I have gone to Catholic mass every Sunday since I was about two years old. As a child, my Irish Catholic Bostonian father tempted us with sweets as a reward for sitting through services. But I have never really needed to be persuaded. I am considered the most ‘religious’ of the family, mostly because unlike the others I sit through the whole mass rather than turning up for church after the sermon and leaving right after communion. My parents have, at times, panicked that I am becoming ‘too religious’, particularly if I go to church during the week. There are quite rigid rules about ‘how’ one can be religious in our family. I have always felt that our observance was quite superficial and not spiritual and that has sometimes bothered me. Left to my own devices in my 20s, I have sought out priests and churches in the various places that I have lived (France, Italy and the United States). Yet, I have never wanted to become very involved with the church. I go, sit, listen to the bible and the mass and then leave. I am afraid of the institution itself. I know the dirty history of religions. I believe that there is only one God rather than this God with these rules and that God with other ones. Sometimes, I have a hard time even believing in God and have suffered from various crises of faith common to those on an intellectual path. Most of the people I know and love are atheists. Somehow, I have always had rather a resilient faith in God. 50% of the time I know that God is there, 25% of the time I am partially convinced that he is there but I am still riddled with doubts, and for the other 25% I live in tremendous fear that the nihilists are right.
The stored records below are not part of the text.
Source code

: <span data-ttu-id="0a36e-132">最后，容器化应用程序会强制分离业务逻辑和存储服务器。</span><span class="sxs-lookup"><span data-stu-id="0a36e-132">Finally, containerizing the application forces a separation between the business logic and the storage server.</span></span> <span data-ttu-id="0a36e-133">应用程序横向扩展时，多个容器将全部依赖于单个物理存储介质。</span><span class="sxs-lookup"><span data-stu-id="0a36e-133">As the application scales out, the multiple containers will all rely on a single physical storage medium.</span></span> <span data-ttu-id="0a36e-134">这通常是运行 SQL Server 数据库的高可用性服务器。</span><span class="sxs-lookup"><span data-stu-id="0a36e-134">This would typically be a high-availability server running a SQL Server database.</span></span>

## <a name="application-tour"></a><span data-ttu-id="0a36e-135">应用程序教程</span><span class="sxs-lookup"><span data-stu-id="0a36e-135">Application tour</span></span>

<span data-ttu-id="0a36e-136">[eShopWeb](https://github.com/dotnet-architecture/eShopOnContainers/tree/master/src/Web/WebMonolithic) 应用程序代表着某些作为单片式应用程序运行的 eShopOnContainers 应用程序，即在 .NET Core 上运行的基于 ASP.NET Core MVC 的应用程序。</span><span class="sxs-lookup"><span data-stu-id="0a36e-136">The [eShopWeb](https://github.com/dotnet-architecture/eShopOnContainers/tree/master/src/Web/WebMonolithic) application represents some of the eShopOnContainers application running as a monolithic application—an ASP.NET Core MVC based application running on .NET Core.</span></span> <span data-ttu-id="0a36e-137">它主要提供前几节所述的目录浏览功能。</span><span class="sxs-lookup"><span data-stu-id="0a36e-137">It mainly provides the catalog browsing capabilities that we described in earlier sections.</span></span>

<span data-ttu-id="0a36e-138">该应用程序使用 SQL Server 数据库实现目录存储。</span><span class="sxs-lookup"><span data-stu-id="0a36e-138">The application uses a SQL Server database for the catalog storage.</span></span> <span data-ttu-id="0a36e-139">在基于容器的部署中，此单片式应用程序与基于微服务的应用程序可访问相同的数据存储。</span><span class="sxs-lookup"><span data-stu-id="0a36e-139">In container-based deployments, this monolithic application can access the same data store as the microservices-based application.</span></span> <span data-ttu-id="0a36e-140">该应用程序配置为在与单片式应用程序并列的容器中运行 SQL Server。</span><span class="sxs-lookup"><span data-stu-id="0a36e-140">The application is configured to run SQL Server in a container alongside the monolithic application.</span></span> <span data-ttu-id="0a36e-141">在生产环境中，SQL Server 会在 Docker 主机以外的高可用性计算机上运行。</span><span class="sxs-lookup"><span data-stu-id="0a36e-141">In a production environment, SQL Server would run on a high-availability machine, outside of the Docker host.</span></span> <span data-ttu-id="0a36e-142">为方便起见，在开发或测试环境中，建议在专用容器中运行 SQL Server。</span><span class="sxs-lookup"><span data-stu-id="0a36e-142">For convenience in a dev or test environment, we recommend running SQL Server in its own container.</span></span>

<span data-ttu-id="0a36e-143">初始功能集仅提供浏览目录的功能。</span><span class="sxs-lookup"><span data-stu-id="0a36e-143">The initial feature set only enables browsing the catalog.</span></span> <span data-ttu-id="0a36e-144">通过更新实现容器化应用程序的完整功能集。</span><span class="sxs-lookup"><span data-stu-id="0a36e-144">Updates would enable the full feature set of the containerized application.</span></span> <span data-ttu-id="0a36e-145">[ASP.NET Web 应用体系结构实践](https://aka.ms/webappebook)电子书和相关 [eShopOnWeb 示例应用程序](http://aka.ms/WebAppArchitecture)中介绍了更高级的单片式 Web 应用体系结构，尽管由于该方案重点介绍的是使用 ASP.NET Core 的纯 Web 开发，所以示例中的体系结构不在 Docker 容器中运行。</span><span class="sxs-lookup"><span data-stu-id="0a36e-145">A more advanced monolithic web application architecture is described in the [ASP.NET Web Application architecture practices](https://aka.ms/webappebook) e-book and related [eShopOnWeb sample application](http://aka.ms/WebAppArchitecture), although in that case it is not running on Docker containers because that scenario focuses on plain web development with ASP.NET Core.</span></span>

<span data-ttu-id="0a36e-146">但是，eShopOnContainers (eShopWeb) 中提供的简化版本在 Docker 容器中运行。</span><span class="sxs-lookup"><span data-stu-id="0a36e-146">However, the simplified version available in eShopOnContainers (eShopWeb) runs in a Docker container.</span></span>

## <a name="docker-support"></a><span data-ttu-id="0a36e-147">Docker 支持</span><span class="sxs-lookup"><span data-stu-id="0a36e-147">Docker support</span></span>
I can have all these feelings in the same week! When I first suffered from depression, I was worried that I was being punished by God. I could not understand what I had done wrong. Now, I often feel that this horrible, dark time has happened because it was supposed to and that it is for the best. There was a story that affected me deeply when I was younger and which still rings true. A man is looking at his life as a set of footprints in the sand. He sees two sets of footprints for most of his life, but when he was really struggling the two sets become just one set. He turns to God and asks why God deserted him when he most needed him. God said: I didn’t desert you, I was carrying you.